SoftBank verkauft Nvidia: Warum Masayoshi Son trotzdem voll auf KI setzt
Verkauf aus Kapitalnotwendigkeit
Masayoshi Son hat den Verkauf der NVIDIA-Beteiligung als persönliche und strategische Zäsur beschrieben. Auf dem FII Priority Asia Forum Anfang Dezember erklärte der SoftBank-Gründer, die Entscheidung sei ihm extrem schwergefallen. Er habe die Aktien nicht aus mangelnder Überzeugung verkauft, sondern weil der Konzern dringend Liquidität für neue Investitionen benötigt habe.
Im Oktober trennte sich SoftBank von seiner gesamten NVIDIA-Position. Insgesamt wurden 32,1 Millionen Aktien für rund 5,83 Milliarden US-Dollar veräußert. Der Verkauf wurde im Rahmen der Quartalszahlen am 11. November öffentlich gemacht.
Fokus auf eigene KI-Projekte
Der Erlös aus dem NVIDIA-Verkauf fließt in den Ausbau der eigenen KI-Strategie. Im Zentrum steht dabei die Beteiligung an OpenAI. SoftBank investiert nach eigenen Angaben 22,5 Milliarden US-Dollar in das Unternehmen hinter ChatGPT und erhöht seinen Anteil damit von rund vier auf elf Prozent. Weitere Kapitalzuführungen schließt Son nicht aus, abhängig von der operativen Entwicklung und künftigen Bewertungsrunden.
Darüber hinaus finanziert SoftBank den Aufbau großskaliger Rechenzentrumsinfrastruktur im Rahmen des sogenannten Stargate-Projekts. Ziel ist es, die technologische Grundlage für leistungsfähige KI-Modelle der nächsten Generation zu schaffen.
Milliardengewinne durch OpenAI-Beteiligung
Die aggressive KI-Positionierung hat sich für SoftBank zuletzt auch bilanziell ausgezahlt. Für das abgelaufene Quartal meldete der Konzern einen Gewinn von rund 2,5 Billionen Yen, umgerechnet etwa 16,6 Milliarden US-Dollar. Im Vergleich zum Vorjahr entspricht das mehr als einer Verdopplung.
Ein wesentlicher Treiber waren Bewertungsgewinne aus der OpenAI-Beteiligung. Son bezeichnete das Engagement mehrfach als eine bewusste „All-in“-Wette und äußerte die Erwartung, dass OpenAI langfristig zum wertvollsten Unternehmen der Welt aufsteigen könnte.
Weitere Zukäufe im KI-Ökosystem
Neben OpenAI hat SoftBank seine Präsenz im KI-Umfeld durch gezielte Übernahmen ausgebaut. Im März 2025 kündigte der Konzern den Kauf des US-Chipdesigners Ampere Computing für 6,5 Milliarden US-Dollar an, der Ende November abgeschlossen wurde. Zusätzlich wurde im Oktober die Übernahme der Robotiksparte von ABB für 5,375 Milliarden US-Dollar vereinbart.
Mit diesen Transaktionen will SoftBank entlang der gesamten Wertschöpfungskette von Künstlicher Intelligenz positioniert sein – von Halbleitern über Rechenleistung bis hin zu autonomen Systemen.
Son weist Blasenängste zurück
Kritik an einer möglichen Überhitzung des KI-Marktes wies Son entschieden zurück. Warnungen vor einer Blase seien aus seiner Sicht Ausdruck mangelnden Verständnisses für das langfristige Potenzial der Technologie. Er rechnet damit, dass KI und KI-gestützte Robotik künftig mindestens zehn Prozent zum globalen Bruttoinlandsprodukt beitragen könnten.

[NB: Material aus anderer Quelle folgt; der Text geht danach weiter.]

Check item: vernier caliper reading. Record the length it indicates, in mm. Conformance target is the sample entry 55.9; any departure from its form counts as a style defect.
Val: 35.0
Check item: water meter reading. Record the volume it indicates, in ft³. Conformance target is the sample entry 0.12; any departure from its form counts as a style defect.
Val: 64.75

Dieses Wachstum rechtfertige aus seiner Sicht auch Investitionen in Billionenhöhe – selbst wenn kurzfristige Bewertungen stark schwanken sollten.
Wiederholung eines umstrittenen Schritts
Der aktuelle NVIDIA-Ausstieg ist nicht der erste seiner Art. Bereits 2019 hatte SoftBank sämtliche NVIDIA-Anteile verkauft, damals mit einem Volumen von rund vier Milliarden US-Dollar. Rückblickend gilt dieser Schritt als einer der teuersten verpassten Gewinne der Tech-Investmentgeschichte, da die Aktien heute ein Vielfaches dieses Werts erreicht hätten.

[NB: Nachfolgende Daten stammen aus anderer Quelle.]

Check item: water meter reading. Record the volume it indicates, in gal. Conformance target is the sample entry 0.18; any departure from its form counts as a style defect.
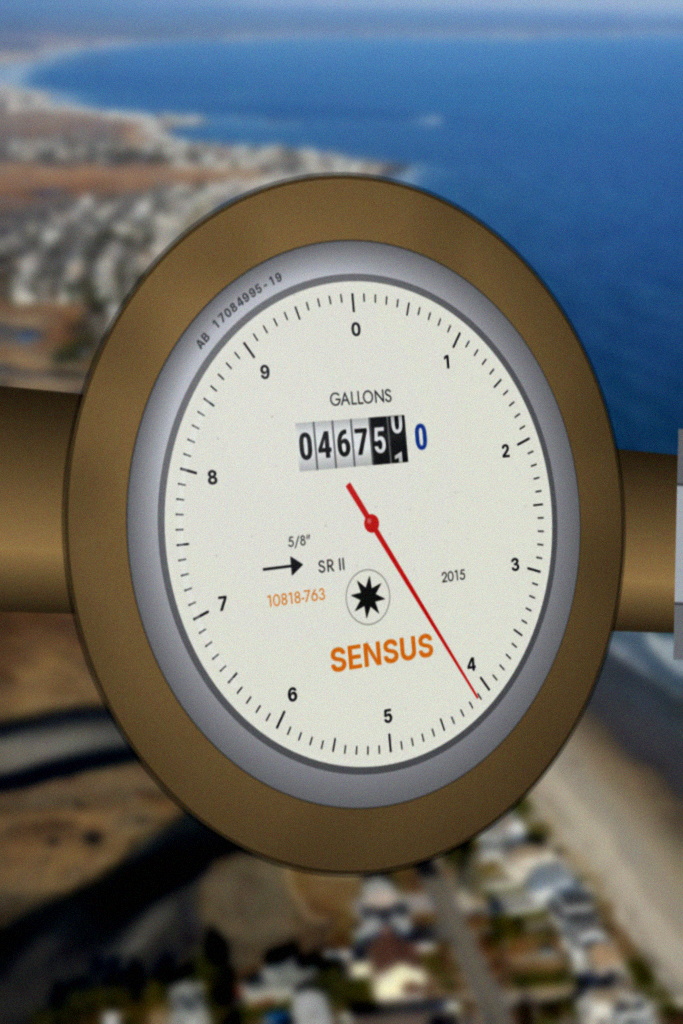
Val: 467504.1
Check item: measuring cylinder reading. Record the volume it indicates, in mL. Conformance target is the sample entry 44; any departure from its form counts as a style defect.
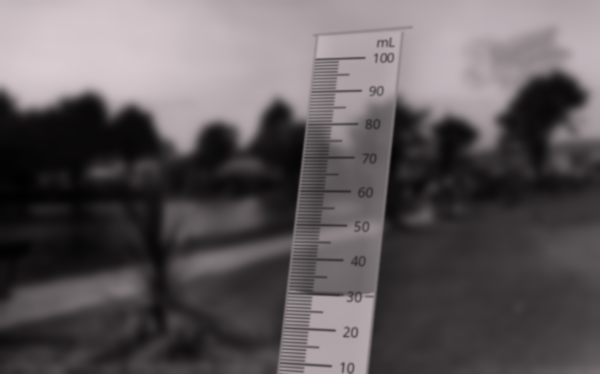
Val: 30
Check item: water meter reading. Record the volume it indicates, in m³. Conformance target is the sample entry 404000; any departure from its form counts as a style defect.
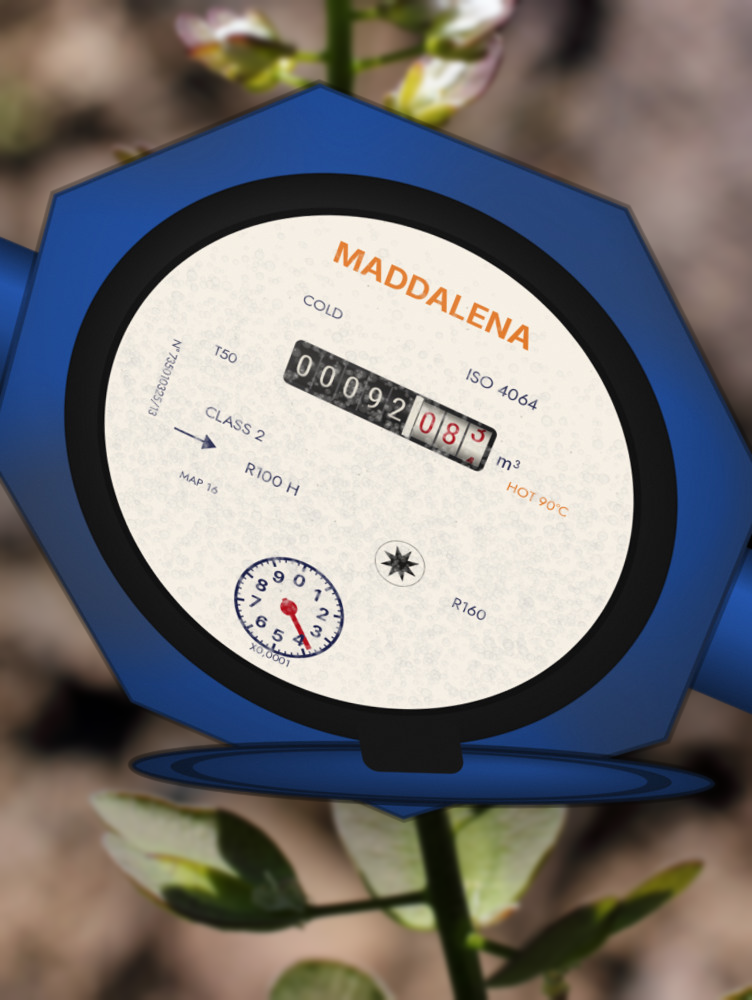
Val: 92.0833
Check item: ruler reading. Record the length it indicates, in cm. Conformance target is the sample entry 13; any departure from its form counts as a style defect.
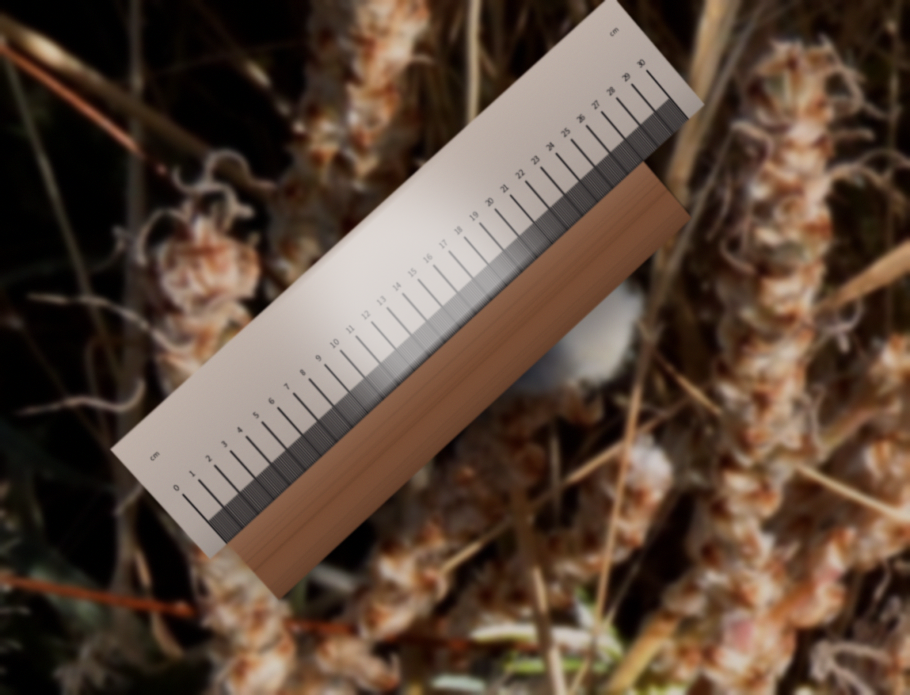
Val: 27
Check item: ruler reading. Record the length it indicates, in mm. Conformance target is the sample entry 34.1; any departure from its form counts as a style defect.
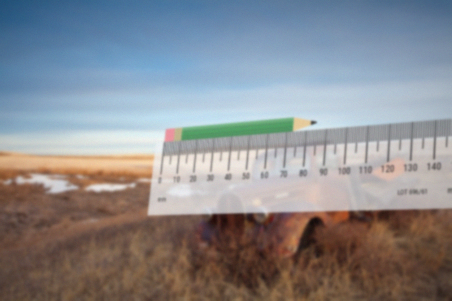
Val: 85
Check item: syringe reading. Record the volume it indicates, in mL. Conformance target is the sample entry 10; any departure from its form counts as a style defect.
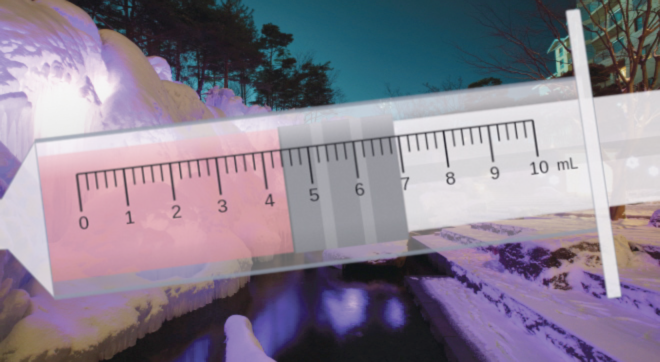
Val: 4.4
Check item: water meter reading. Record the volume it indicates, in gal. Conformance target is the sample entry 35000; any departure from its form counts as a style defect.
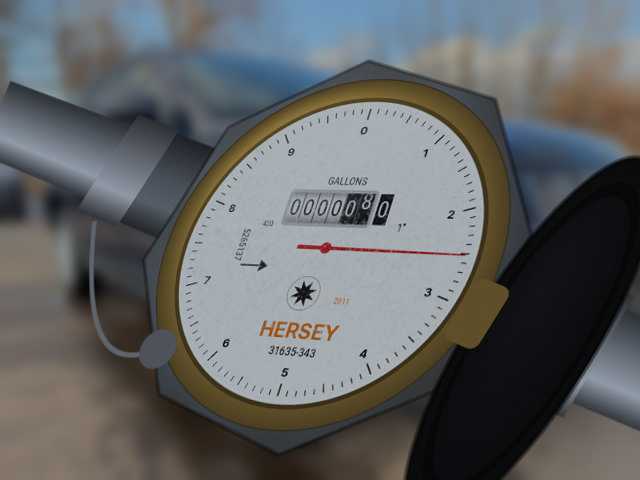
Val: 82.5
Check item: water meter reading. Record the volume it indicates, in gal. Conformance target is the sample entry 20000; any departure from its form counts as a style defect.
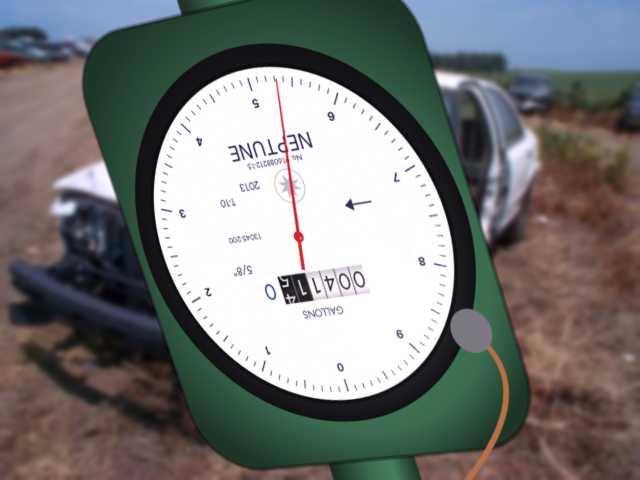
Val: 41145.3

Son ist sich dieser Historie bewusst. Dennoch macht er deutlich, dass der jüngste Verkauf weniger eine Wette gegen NVIDIA darstellt als vielmehr eine konsequente Kapitalumschichtung – zugunsten einer noch umfassenderen KI-Offensive unter eigener strategischer Kontrolle.